Contudo, é a nova conexão entre pessoas e natureza que melhor ilustra o novo olhar
que a pandemia ajudou a lançar sobre aquela. Enquanto a vida laboral atingia um ponto de
não retorno no mundo humano, a vida no mundo natural florescia como nunca, o que
intensificou por certo o interesse renovado na natureza, por parte de pessoas que
procuravam algum tipo de distração durante o confinamento.
Mesmo num contexto tão traumático, a natureza continuava disponível. Não tinha
mudado de direção, nem tinha sido destruída pela pandemia, este imenso evento que estava
a destruir quase tudo, que estava a transformar o ano de 2020 num ano perdido para os
acontecimentos humanos. Neste tempo de caos no mundo das pessoas, a natureza
permaneceu uma constante, como sempre o foi. O COVID-19 tinha destruído, pelo menos
temporariamente, inúmeros artefactos humanos; tinha parado os negócios, o comércio, as
viagens, o desporto, a educação, o entretenimento, e todo o tipo de encontros sociais. Mas
não tinha parado a primavera. Para a natureza, o ano de 2020 não foi um ano perdido. Muito
pelo contrário.
Se tivermos tido consciência disto, teremos tido consciência do valor único do mundo
natural, que detém a chave das nossas origens e continua a ser o verdadeiro lar das nossas
psiques, tal como Robert Ulrich descobriu. Apesar das atitudes hostis de muitos de nós, a
natureza continua a providenciar ar, água e alimento, resiliência e maravilhamento. E creio
que todos nos demos conta da necessidade de partilhar os seus benefícios e de tornar a
questão do acesso equitativo à natureza uma prioridade da agenda política.

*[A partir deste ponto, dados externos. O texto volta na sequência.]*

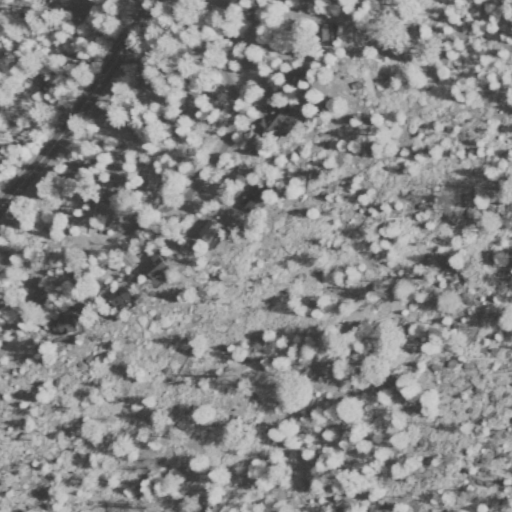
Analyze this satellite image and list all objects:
road: (76, 101)
building: (272, 124)
road: (167, 172)
building: (252, 200)
building: (210, 231)
building: (158, 270)
building: (121, 297)
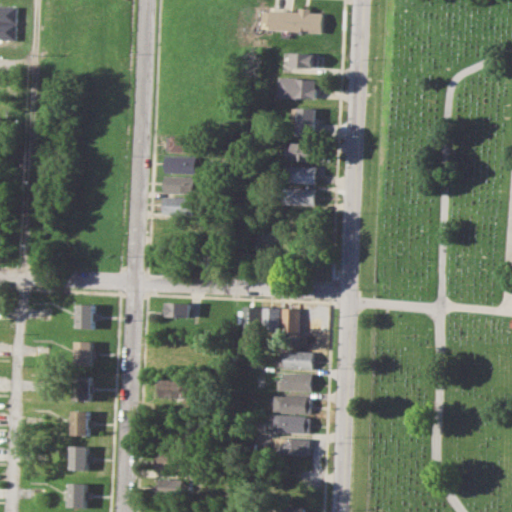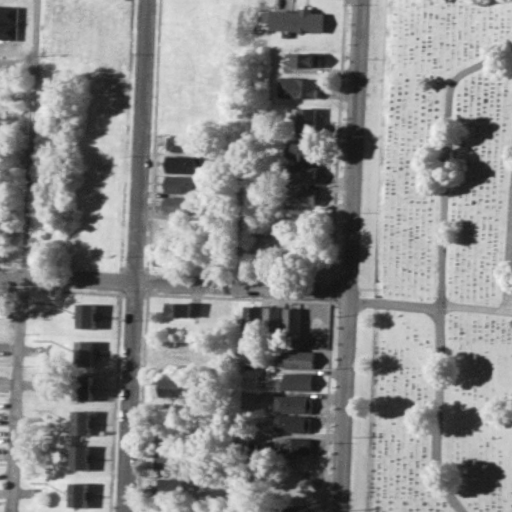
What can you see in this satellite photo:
building: (298, 19)
building: (295, 20)
building: (8, 21)
building: (8, 22)
building: (305, 58)
building: (306, 59)
building: (299, 87)
building: (299, 87)
building: (308, 121)
building: (308, 121)
road: (29, 137)
building: (182, 141)
building: (180, 143)
building: (300, 149)
building: (303, 151)
building: (182, 162)
building: (182, 163)
building: (301, 173)
building: (304, 173)
building: (181, 183)
building: (180, 184)
building: (301, 195)
building: (304, 195)
building: (178, 204)
building: (181, 204)
road: (348, 255)
road: (135, 256)
park: (435, 261)
road: (443, 267)
road: (509, 268)
road: (173, 282)
road: (429, 304)
building: (178, 308)
building: (178, 308)
building: (87, 315)
building: (88, 315)
building: (251, 317)
building: (272, 317)
building: (291, 318)
building: (252, 319)
building: (273, 319)
building: (292, 321)
building: (181, 347)
building: (85, 352)
building: (86, 352)
building: (296, 358)
building: (297, 358)
building: (296, 381)
building: (296, 381)
building: (84, 386)
building: (174, 386)
building: (84, 387)
building: (171, 387)
road: (17, 393)
building: (292, 403)
building: (293, 403)
building: (83, 421)
building: (83, 422)
building: (292, 423)
building: (292, 423)
building: (291, 444)
building: (293, 445)
building: (82, 456)
building: (82, 457)
building: (167, 460)
building: (176, 460)
building: (176, 485)
building: (169, 486)
building: (80, 494)
building: (80, 494)
building: (289, 508)
building: (285, 509)
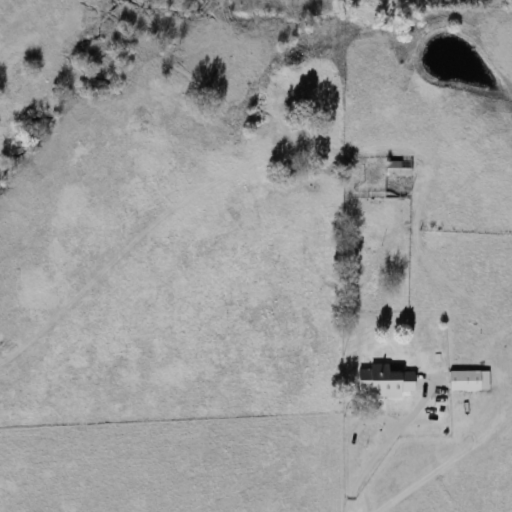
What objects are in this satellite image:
building: (398, 168)
building: (469, 380)
building: (384, 381)
road: (354, 456)
road: (354, 502)
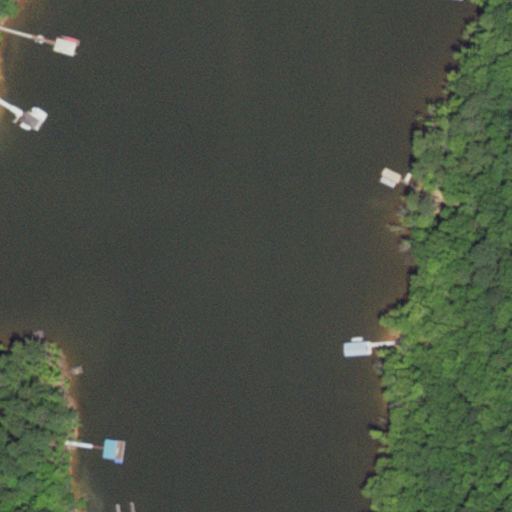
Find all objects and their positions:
building: (330, 349)
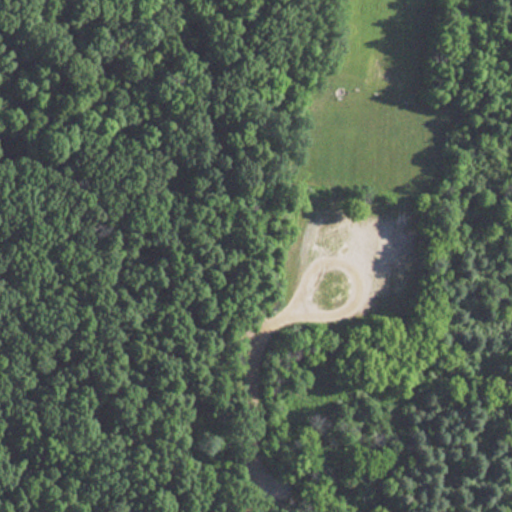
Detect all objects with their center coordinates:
road: (362, 160)
road: (311, 252)
park: (256, 256)
parking lot: (347, 263)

Em dezembro, com pandemia ou sem pandemia, o solstício de inverno virá até nós de
novo. Trata-se de um dia profundamente feliz, pois significa que haverá cada vez mais luz
nos nossos dias e que nada a poderá travar. A sensação de que a natureza é uma força
imparável tornou-se particularmente clara para mim, e sem dúvida para muitos outros, em
virtude do acontecimento mundial e histórico que é o coronavírus, por muito que se trate de
um paradoxo trágico. A natureza tornou-se visível de novo devido a essa circunstância
extraordinária que é a antropausa, e também devido à necessidade que as pessoas têm de
procurar na natureza o alívio para níveis de stresse sem precedentes.
O mundo natural não desapontou os que o procuraram, mercê da sua capacidade para
nos consolar, regenerar e recarregar de energia. Sobretudo mercê da sua simples presença,
tão frequentemente ignorada e subvalorizada, que continua a inundar de vida a nossa
existência, mesmo quando os artefactos humanos se desmoronam à nossa volta.